Les démarches entreprises après la disparition de DJ Arafat n’ayant pas abouti, son nom n’a finalement pas été inscrit sur l’acte d’hérédité. Selon les informations fournies, ses autres frères auraient à plusieurs reprises tenté de compenser cette situation en lui cédant une partie de certains biens hérités de leur père.

Une procédure judiciaire contre Sunu Assurance

Après le décès de DJ Arafat, une procédure judiciaire a été engagée contre Sunu Assurance, le constat du sinistre ayant été favorable au chanteur. La justice ivoirienne a donné raison à DJ Arafat et condamné l’autre partie impliquée dans l’accident.
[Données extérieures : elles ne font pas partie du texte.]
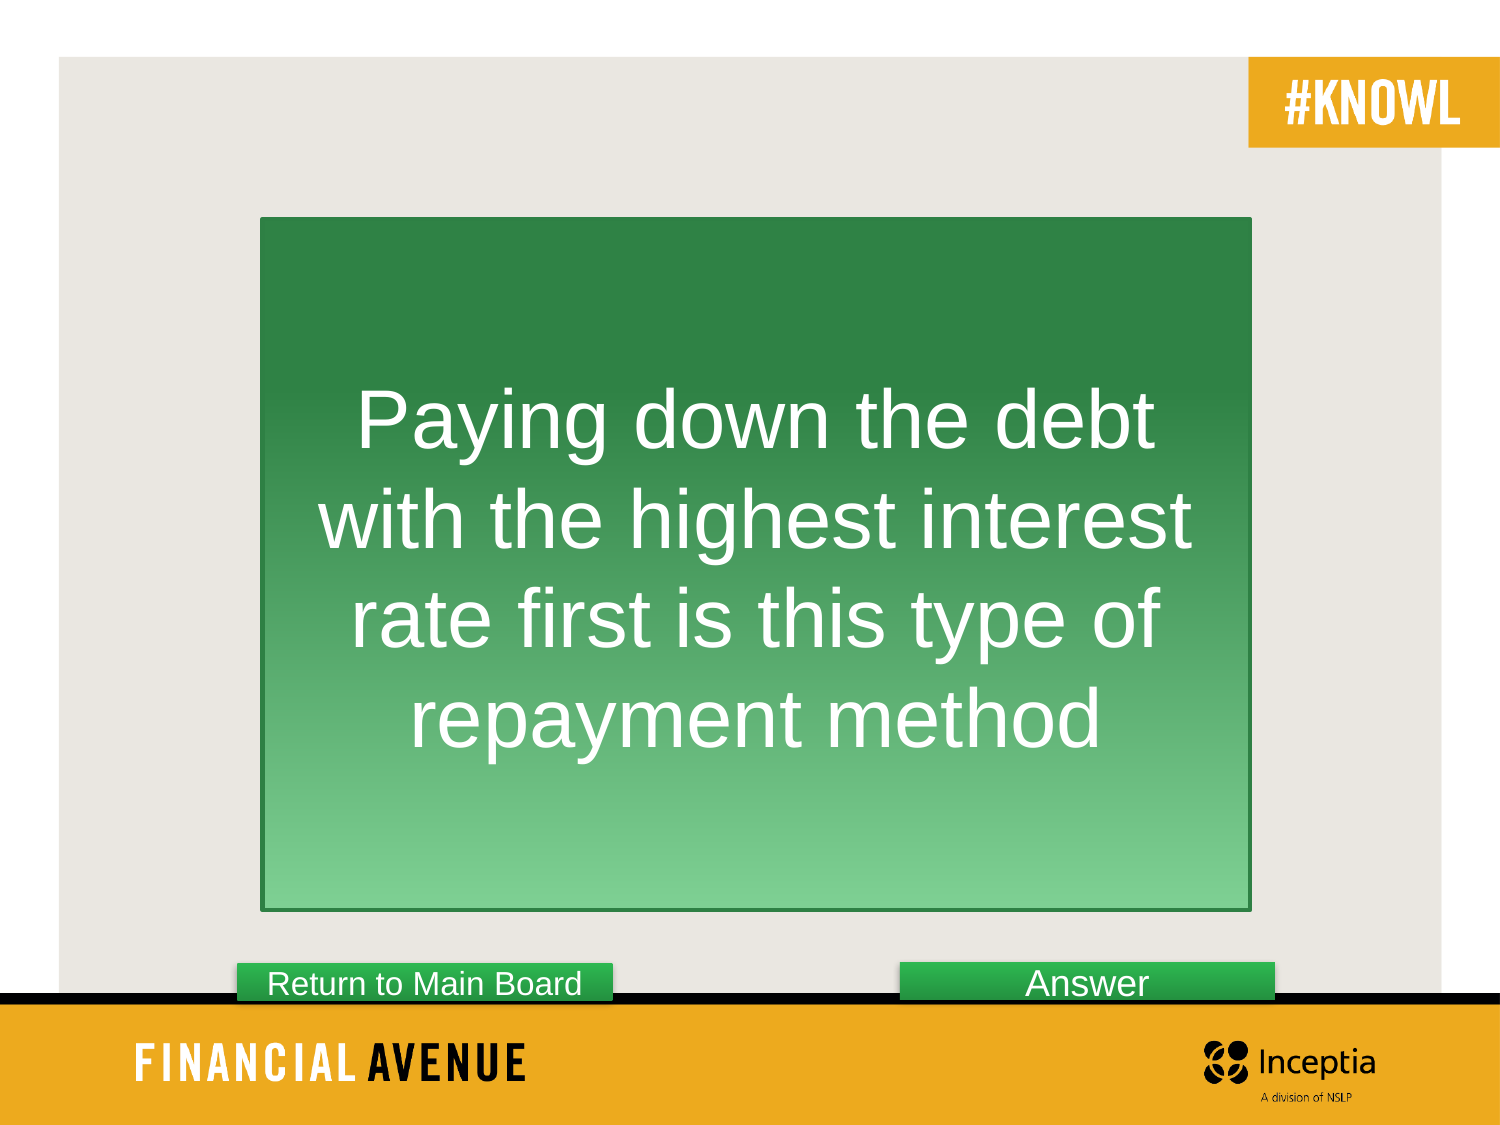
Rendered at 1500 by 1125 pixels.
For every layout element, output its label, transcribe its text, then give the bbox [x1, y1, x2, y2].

picture [0, 0, 1500, 1125]
text_box Return to Main Board [237, 963, 613, 1001]
text_box Answer [899, 962, 1275, 1000]
text_box Paying down the debt with the highest interest rate first is this type of repayment method [260, 217, 1252, 912]
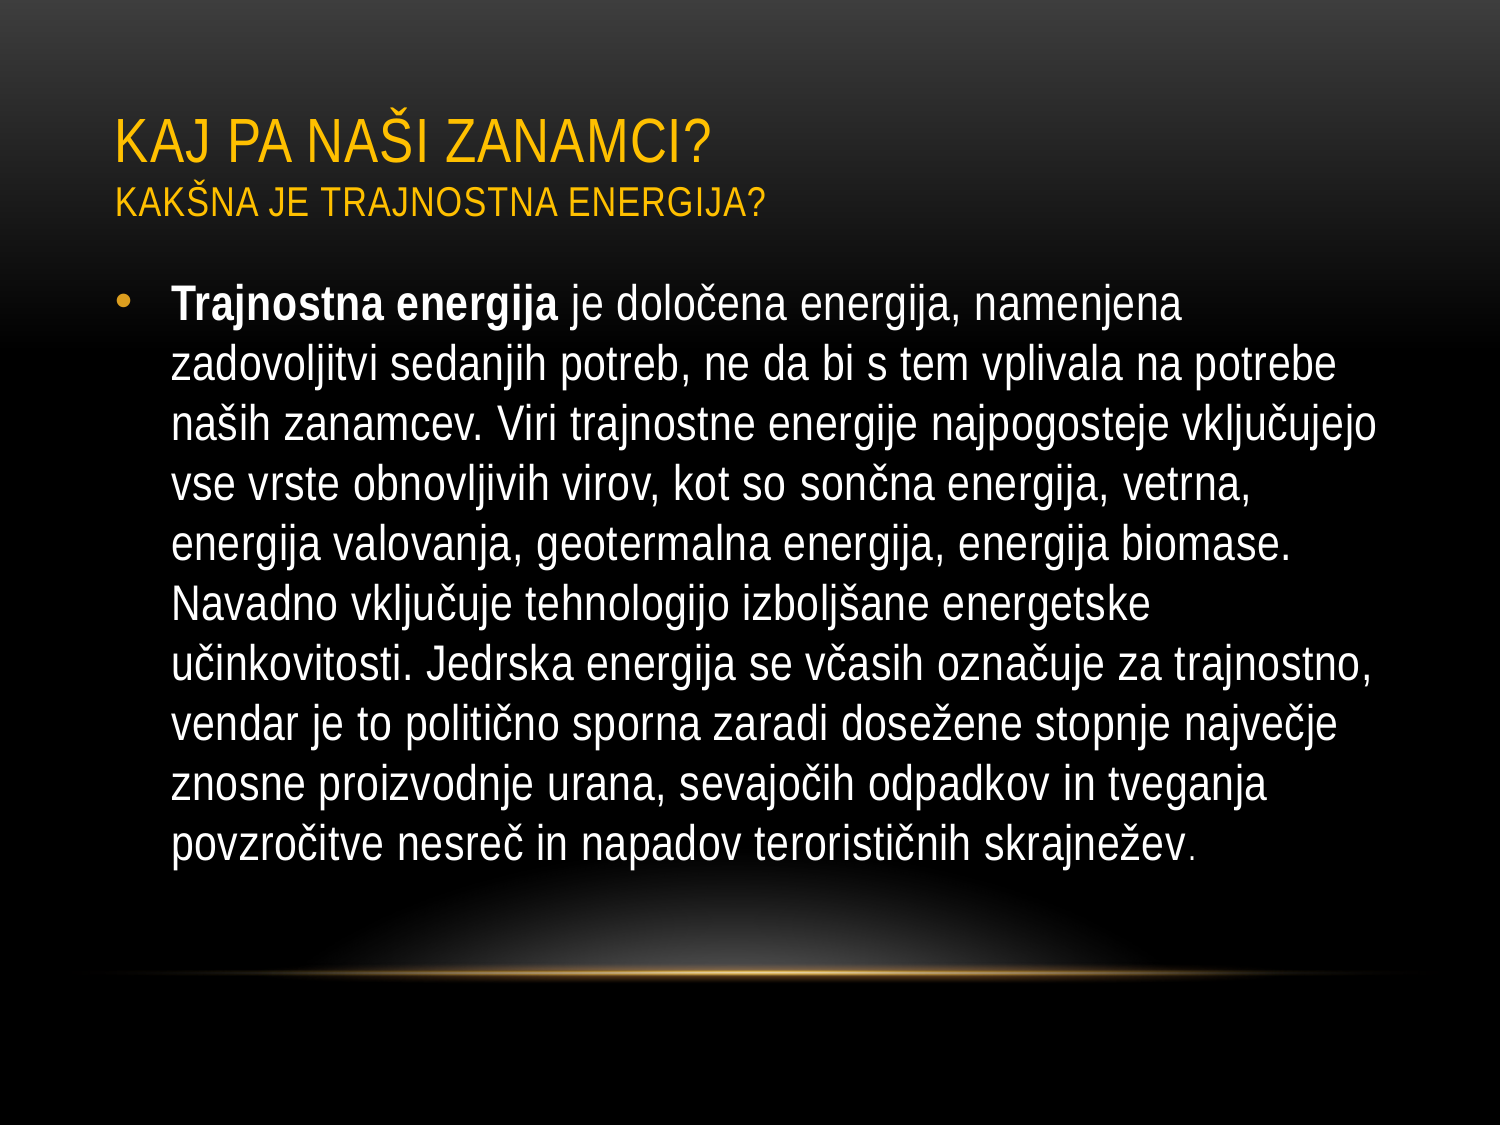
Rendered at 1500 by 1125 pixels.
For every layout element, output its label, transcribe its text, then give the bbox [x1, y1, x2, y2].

picture [0, 0, 1500, 1125]
title Kaj pa naši zanamci? Kakšna je trajnostna energija? [99, 45, 1400, 233]
list Trajnostna energija je določena energija, namenjena zadovoljitvi sedanjih potreb, ne da bi s tem vplivala na potrebe naših zanamcev. Viri trajnostne energije najpogosteje vključujejo vse vrste obnovljivih virov, kot so sončna energija, vetrna, energija valovanja, geotermalna energija, energija biomase. Navadno vključuje tehnologijo izboljšane energetske učinkovitosti. Jedrska energija se včasih označuje za trajnostno, vendar je to politično sporna zaradi dosežene stopnje največje znosne proizvodnje urana, sevajočih odpadkov in tveganja povzročitve nesreč in napadov terorističnih skrajnežev. [99, 262, 1400, 938]
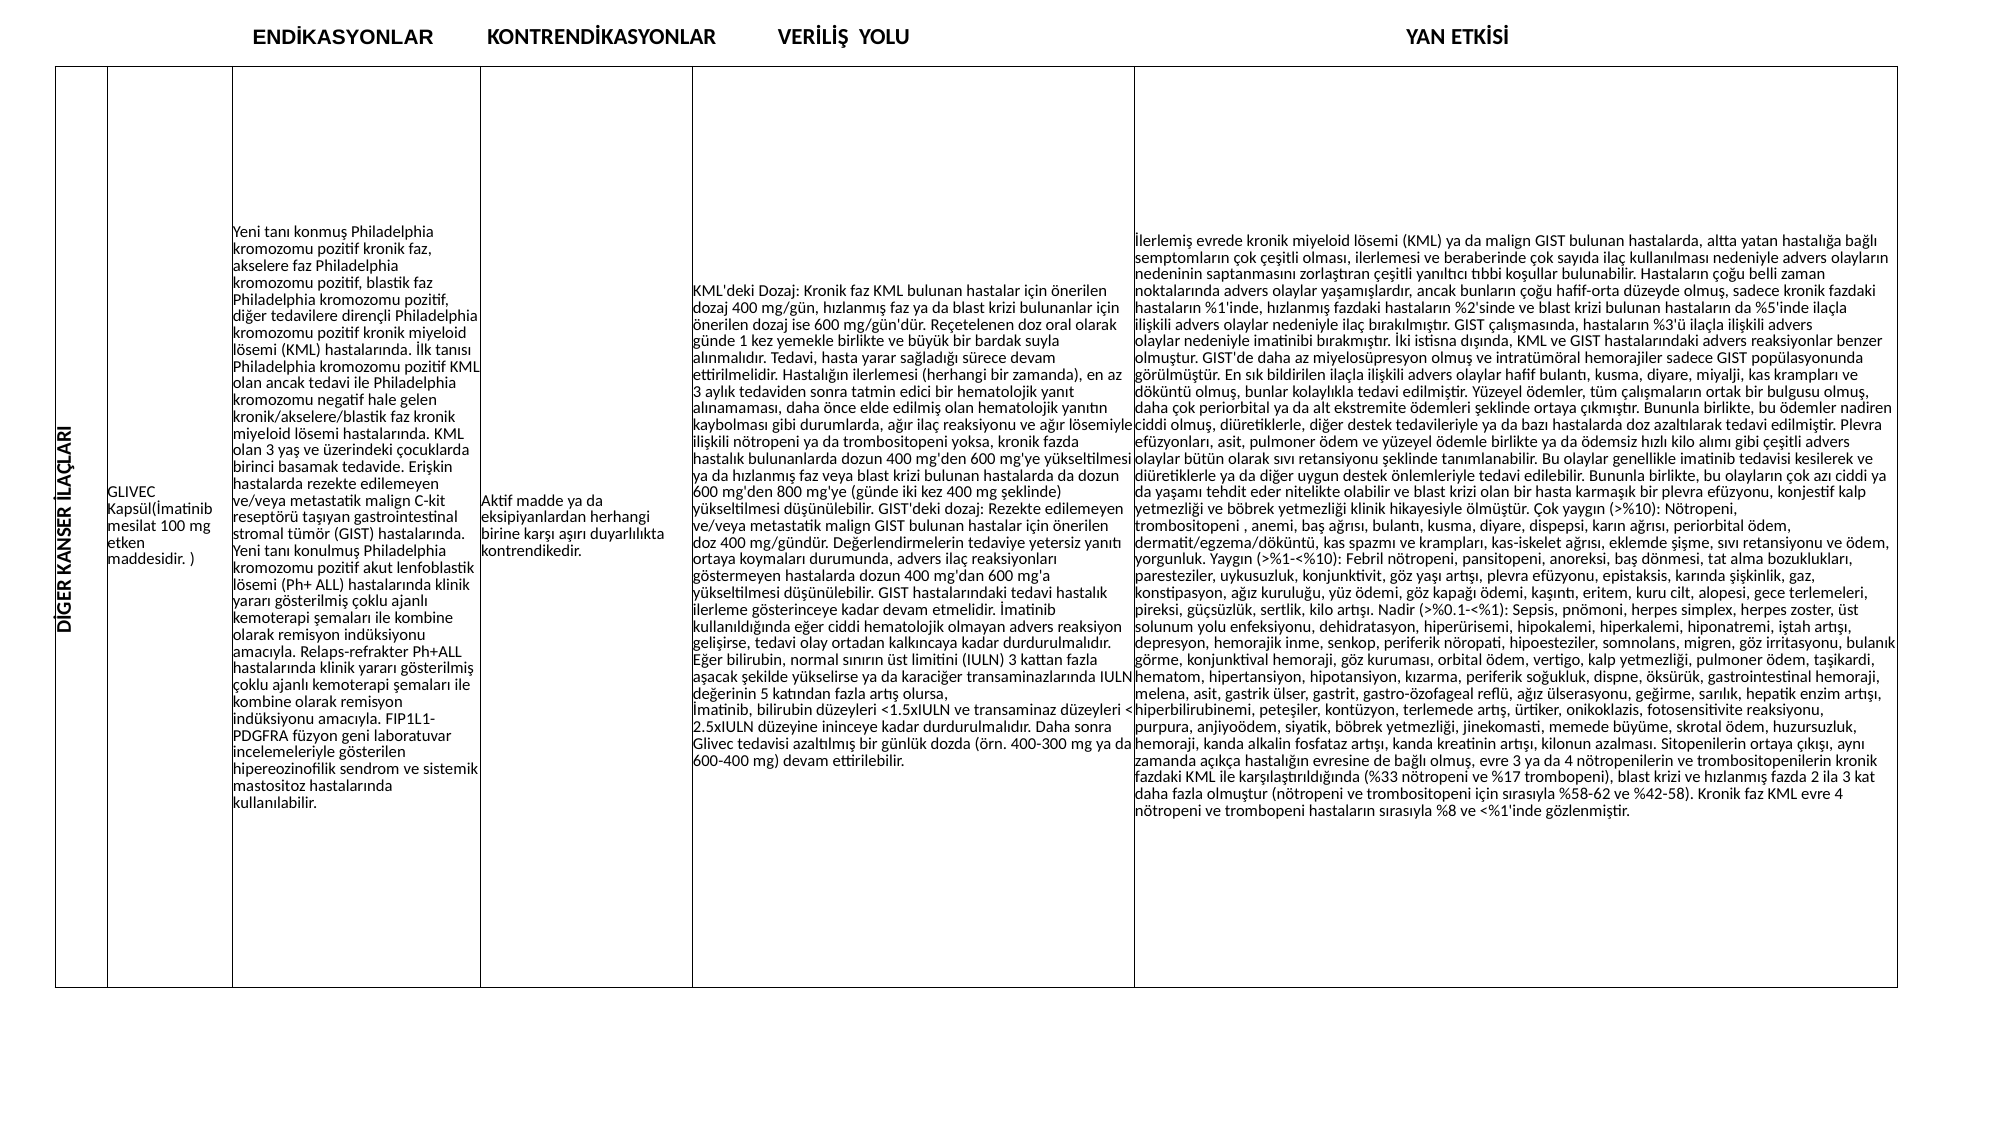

Dans ce cadre, l’assurance a été condamnée à indemniser les préjudices subis par la famille du défunt, notamment sa mère, ses frères et sœurs, sa concubine et ses enfants.

Des discussions ont ensuite opposé les différentes parties bénéficiaires et l’assureur afin de déterminer l’ampleur financière du préjudice. Pour établir le montant de l’indemnisation, l’assureur aurait choisi de s’appuyer sur les revenus annuels du chanteur. D’après les sources citées par Lavenir.ci, Sunu Assurance aurait notamment retenu les revenus de DJ Arafat déclarés au BURIDA, estimés à au moins 20 millions de FCFA par an.

C’est sur cette base que le montant global de 108 millions de FCFA aurait été validé. Toutefois, au moment du décaissement, la somme finalement retenue pour les ayants droit s’est établie à 76 millions de FCFA.

 

L’assureur renvoie vers la famille et les représentants

Sollicitée par Lavenir.ci par courriel et par téléphone, Sunu Assurance a indiqué qu’elle avait uniquement « obligation de rendre compte » à « la famille et aux représentants des ayants-droits de DJ Arafat ».

Contactés à leur tour, Me Alain Bokola, avocat de DJ Arafat et de ses ayants droit, ainsi que Me Athanase Kouamé, son notaire, ont confirmé les informations rapportées par Lavenir.ci. Ils ont également annoncé qu’ils apporteraient davantage de précisions dans les heures à venir.

Une nouvelle partie de l’enquête doit notamment détailler les montants perçus, encaissés ou encore attendus par chacune des parties concernées.